======== Available data

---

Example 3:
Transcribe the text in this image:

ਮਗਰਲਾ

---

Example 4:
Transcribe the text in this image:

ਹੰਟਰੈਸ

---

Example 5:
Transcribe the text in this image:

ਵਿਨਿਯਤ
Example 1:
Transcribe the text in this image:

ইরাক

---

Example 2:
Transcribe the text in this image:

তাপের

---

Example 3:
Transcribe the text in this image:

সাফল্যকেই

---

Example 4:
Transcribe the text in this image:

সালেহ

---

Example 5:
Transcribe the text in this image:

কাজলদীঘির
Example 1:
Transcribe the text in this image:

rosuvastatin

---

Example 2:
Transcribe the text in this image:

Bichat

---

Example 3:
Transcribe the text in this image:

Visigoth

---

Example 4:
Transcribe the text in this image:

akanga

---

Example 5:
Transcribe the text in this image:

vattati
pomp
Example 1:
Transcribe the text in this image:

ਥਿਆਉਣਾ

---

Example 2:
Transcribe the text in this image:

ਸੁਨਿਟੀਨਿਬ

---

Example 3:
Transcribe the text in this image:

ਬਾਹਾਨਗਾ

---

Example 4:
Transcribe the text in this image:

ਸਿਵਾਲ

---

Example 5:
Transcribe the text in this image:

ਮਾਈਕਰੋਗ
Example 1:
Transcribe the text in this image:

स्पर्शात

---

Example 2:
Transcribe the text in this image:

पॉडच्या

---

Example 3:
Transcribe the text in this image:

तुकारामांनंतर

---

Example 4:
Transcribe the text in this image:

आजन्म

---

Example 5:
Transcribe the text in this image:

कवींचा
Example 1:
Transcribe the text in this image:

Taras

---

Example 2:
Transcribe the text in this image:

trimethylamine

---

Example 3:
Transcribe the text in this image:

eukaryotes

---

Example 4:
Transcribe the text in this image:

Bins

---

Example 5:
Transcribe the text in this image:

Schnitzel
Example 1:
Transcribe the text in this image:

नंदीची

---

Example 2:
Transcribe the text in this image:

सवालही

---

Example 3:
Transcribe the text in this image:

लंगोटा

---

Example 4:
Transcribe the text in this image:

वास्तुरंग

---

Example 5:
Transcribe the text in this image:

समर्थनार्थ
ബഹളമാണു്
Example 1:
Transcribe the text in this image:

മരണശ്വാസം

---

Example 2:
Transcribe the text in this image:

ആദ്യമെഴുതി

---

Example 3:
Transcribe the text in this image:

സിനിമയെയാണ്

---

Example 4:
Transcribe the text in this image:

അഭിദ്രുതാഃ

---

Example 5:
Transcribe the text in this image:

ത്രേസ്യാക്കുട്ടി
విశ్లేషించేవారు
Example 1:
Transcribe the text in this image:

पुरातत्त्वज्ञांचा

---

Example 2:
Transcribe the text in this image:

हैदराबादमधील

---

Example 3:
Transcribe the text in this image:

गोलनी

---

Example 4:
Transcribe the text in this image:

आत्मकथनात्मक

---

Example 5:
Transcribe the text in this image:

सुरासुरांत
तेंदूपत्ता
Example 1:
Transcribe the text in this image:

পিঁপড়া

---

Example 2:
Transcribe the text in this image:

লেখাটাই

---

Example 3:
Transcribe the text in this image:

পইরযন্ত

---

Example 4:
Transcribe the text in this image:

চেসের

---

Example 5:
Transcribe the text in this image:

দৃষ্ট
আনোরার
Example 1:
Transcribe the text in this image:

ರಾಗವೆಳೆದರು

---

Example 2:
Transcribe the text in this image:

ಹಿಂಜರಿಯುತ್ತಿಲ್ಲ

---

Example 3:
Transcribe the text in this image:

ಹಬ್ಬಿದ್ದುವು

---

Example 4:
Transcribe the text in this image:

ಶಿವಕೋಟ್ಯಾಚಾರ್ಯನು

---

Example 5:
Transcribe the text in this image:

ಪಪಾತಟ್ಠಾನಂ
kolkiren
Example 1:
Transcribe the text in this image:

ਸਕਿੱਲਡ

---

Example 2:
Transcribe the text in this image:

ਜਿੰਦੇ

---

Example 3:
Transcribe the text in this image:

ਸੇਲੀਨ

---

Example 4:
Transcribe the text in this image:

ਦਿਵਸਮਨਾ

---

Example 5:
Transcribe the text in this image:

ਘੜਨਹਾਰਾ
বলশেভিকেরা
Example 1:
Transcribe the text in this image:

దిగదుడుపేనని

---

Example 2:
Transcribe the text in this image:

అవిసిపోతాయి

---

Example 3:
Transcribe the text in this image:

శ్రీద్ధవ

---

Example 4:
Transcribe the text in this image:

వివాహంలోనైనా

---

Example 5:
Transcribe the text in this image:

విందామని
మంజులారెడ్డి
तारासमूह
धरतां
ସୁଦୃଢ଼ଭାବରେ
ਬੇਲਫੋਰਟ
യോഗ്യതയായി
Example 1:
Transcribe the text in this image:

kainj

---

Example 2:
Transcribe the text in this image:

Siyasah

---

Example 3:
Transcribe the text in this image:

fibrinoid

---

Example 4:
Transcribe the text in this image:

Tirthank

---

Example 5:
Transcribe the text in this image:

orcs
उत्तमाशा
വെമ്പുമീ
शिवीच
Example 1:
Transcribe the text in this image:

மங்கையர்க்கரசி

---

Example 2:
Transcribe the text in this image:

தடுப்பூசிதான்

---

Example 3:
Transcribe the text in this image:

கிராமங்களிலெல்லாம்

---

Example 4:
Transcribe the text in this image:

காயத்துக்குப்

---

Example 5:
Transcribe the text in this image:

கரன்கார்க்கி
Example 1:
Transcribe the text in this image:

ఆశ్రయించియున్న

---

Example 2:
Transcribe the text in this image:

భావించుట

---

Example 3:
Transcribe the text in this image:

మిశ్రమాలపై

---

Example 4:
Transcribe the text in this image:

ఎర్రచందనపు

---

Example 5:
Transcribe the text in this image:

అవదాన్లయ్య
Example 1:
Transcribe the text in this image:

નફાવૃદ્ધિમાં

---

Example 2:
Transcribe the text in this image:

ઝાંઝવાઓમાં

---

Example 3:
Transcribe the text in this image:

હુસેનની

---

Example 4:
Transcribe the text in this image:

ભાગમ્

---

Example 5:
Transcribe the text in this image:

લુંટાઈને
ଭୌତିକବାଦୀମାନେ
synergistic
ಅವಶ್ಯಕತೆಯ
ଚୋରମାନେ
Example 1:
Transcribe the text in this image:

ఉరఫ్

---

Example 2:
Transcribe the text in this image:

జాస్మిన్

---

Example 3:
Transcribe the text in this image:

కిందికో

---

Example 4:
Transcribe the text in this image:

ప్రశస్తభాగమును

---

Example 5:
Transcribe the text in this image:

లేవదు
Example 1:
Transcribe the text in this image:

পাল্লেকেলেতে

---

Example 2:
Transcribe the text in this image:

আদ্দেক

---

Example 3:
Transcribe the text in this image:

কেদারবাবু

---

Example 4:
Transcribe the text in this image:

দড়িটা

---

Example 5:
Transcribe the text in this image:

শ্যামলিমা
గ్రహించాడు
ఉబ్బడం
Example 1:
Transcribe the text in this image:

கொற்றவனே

================

*About this exercise*
Reproduce every entry exactly, with nothing added or dropped.

*Written answer*
---

Example 3:
Transcribe the text in this image:

ਮਗਰਲਾ

---

Example 4:
Transcribe the text in this image:

ਹੰਟਰੈਸ

---

Example 5:
Transcribe the text in this image:

ਵਿਨਿਯਤ
Example 1:
Transcribe the text in this image:

ইরাক

---

Example 2:
Transcribe the text in this image:

তাপের

---

Example 3:
Transcribe the text in this image:

সাফল্যকেই

---

Example 4:
Transcribe the text in this image:

সালেহ

---

Example 5:
Transcribe the text in this image:

কাজলদীঘির
Example 1:
Transcribe the text in this image:

rosuvastatin

---

Example 2:
Transcribe the text in this image:

Bichat

---

Example 3:
Transcribe the text in this image:

Visigoth

---

Example 4:
Transcribe the text in this image:

akanga

---

Example 5:
Transcribe the text in this image:

vattati
pomp
Example 1:
Transcribe the text in this image:

ਥਿਆਉਣਾ

---

Example 2:
Transcribe the text in this image:

ਸੁਨਿਟੀਨਿਬ

---

Example 3:
Transcribe the text in this image:

ਬਾਹਾਨਗਾ

---

Example 4:
Transcribe the text in this image:

ਸਿਵਾਲ

---

Example 5:
Transcribe the text in this image:

ਮਾਈਕਰੋਗ
Example 1:
Transcribe the text in this image:

स्पर्शात

---

Example 2:
Transcribe the text in this image:

पॉडच्या

---

Example 3:
Transcribe the text in this image:

तुकारामांनंतर

---

Example 4:
Transcribe the text in this image:

आजन्म

---

Example 5:
Transcribe the text in this image:

कवींचा
Example 1:
Transcribe the text in this image:

Taras

---

Example 2:
Transcribe the text in this image:

trimethylamine

---

Example 3:
Transcribe the text in this image:

eukaryotes

---

Example 4:
Transcribe the text in this image:

Bins

---

Example 5:
Transcribe the text in this image:

Schnitzel
Example 1:
Transcribe the text in this image:

नंदीची

---

Example 2:
Transcribe the text in this image:

सवालही

---

Example 3:
Transcribe the text in this image:

लंगोटा

---

Example 4:
Transcribe the text in this image:

वास्तुरंग

---

Example 5:
Transcribe the text in this image:

समर्थनार्थ
ബഹളമാണു്
Example 1:
Transcribe the text in this image:

മരണശ്വാസം

---

Example 2:
Transcribe the text in this image:

ആദ്യമെഴുതി

---

Example 3:
Transcribe the text in this image:

സിനിമയെയാണ്

---

Example 4:
Transcribe the text in this image:

അഭിദ്രുതാഃ

---

Example 5:
Transcribe the text in this image:

ത്രേസ്യാക്കുട്ടി
విశ్లేషించేవారు
Example 1:
Transcribe the text in this image:

पुरातत्त्वज्ञांचा

---

Example 2:
Transcribe the text in this image:

हैदराबादमधील

---

Example 3:
Transcribe the text in this image:

गोलनी

---

Example 4:
Transcribe the text in this image:

आत्मकथनात्मक

---

Example 5:
Transcribe the text in this image:

सुरासुरांत
तेंदूपत्ता
Example 1:
Transcribe the text in this image:

পিঁপড়া

---

Example 2:
Transcribe the text in this image:

লেখাটাই

---

Example 3:
Transcribe the text in this image:

পইরযন্ত

---

Example 4:
Transcribe the text in this image:

চেসের

---

Example 5:
Transcribe the text in this image:

দৃষ্ট
আনোরার
Example 1:
Transcribe the text in this image:

ರಾಗವೆಳೆದರು

---

Example 2:
Transcribe the text in this image:

ಹಿಂಜರಿಯುತ್ತಿಲ್ಲ

---

Example 3:
Transcribe the text in this image:

ಹಬ್ಬಿದ್ದುವು

---

Example 4:
Transcribe the text in this image:

ಶಿವಕೋಟ್ಯಾಚಾರ್ಯನು

---

Example 5:
Transcribe the text in this image:

ಪಪಾತಟ್ಠಾನಂ
kolkiren
Example 1:
Transcribe the text in this image:

ਸਕਿੱਲਡ

---

Example 2:
Transcribe the text in this image:

ਜਿੰਦੇ

---

Example 3:
Transcribe the text in this image:

ਸੇਲੀਨ

---

Example 4:
Transcribe the text in this image:

ਦਿਵਸਮਨਾ

---

Example 5:
Transcribe the text in this image:

ਘੜਨਹਾਰਾ
বলশেভিকেরা
Example 1:
Transcribe the text in this image:

దిగదుడుపేనని

---

Example 2:
Transcribe the text in this image:

అవిసిపోతాయి

---

Example 3:
Transcribe the text in this image:

శ్రీద్ధవ

---

Example 4:
Transcribe the text in this image:

వివాహంలోనైనా

---

Example 5:
Transcribe the text in this image:

విందామని
మంజులారెడ్డి
तारासमूह
धरतां
ସୁଦୃଢ଼ଭାବରେ
ਬੇਲਫੋਰਟ
യോഗ്യതയായി
Example 1:
Transcribe the text in this image:

kainj

---

Example 2:
Transcribe the text in this image:

Siyasah

---

Example 3:
Transcribe the text in this image:

fibrinoid

---

Example 4:
Transcribe the text in this image:

Tirthank

---

Example 5:
Transcribe the text in this image:

orcs
उत्तमाशा
വെമ്പുമീ
शिवीच
Example 1:
Transcribe the text in this image:

மங்கையர்க்கரசி

---

Example 2:
Transcribe the text in this image:

தடுப்பூசிதான்

---

Example 3:
Transcribe the text in this image:

கிராமங்களிலெல்லாம்

---

Example 4:
Transcribe the text in this image:

காயத்துக்குப்

---

Example 5:
Transcribe the text in this image:

கரன்கார்க்கி
Example 1:
Transcribe the text in this image:

ఆశ్రయించియున్న

---

Example 2:
Transcribe the text in this image:

భావించుట

---

Example 3:
Transcribe the text in this image:

మిశ్రమాలపై

---

Example 4:
Transcribe the text in this image:

ఎర్రచందనపు

---

Example 5:
Transcribe the text in this image:

అవదాన్లయ్య
Example 1:
Transcribe the text in this image:

નફાવૃદ્ધિમાં

---

Example 2:
Transcribe the text in this image:

ઝાંઝવાઓમાં

---

Example 3:
Transcribe the text in this image:

હુસેનની

---

Example 4:
Transcribe the text in this image:

ભાગમ્

---

Example 5:
Transcribe the text in this image:

લુંટાઈને
ଭୌତିକବାଦୀମାନେ
synergistic
ಅವಶ್ಯಕತೆಯ
ଚୋରମାନେ
Example 1:
Transcribe the text in this image:

ఉరఫ్

---

Example 2:
Transcribe the text in this image:

జాస్మిన్

---

Example 3:
Transcribe the text in this image:

కిందికో

---

Example 4:
Transcribe the text in this image:

ప్రశస్తభాగమును

---

Example 5:
Transcribe the text in this image:

లేవదు
Example 1:
Transcribe the text in this image:

পাল্লেকেলেতে

---

Example 2:
Transcribe the text in this image:

আদ্দেক

---

Example 3:
Transcribe the text in this image:

কেদারবাবু

---

Example 4:
Transcribe the text in this image:

দড়িটা

---

Example 5:
Transcribe the text in this image:

শ্যামলিমা
గ్రహించాడు
ఉబ్బడం
Example 1:
Transcribe the text in this image:

கொற்றவனே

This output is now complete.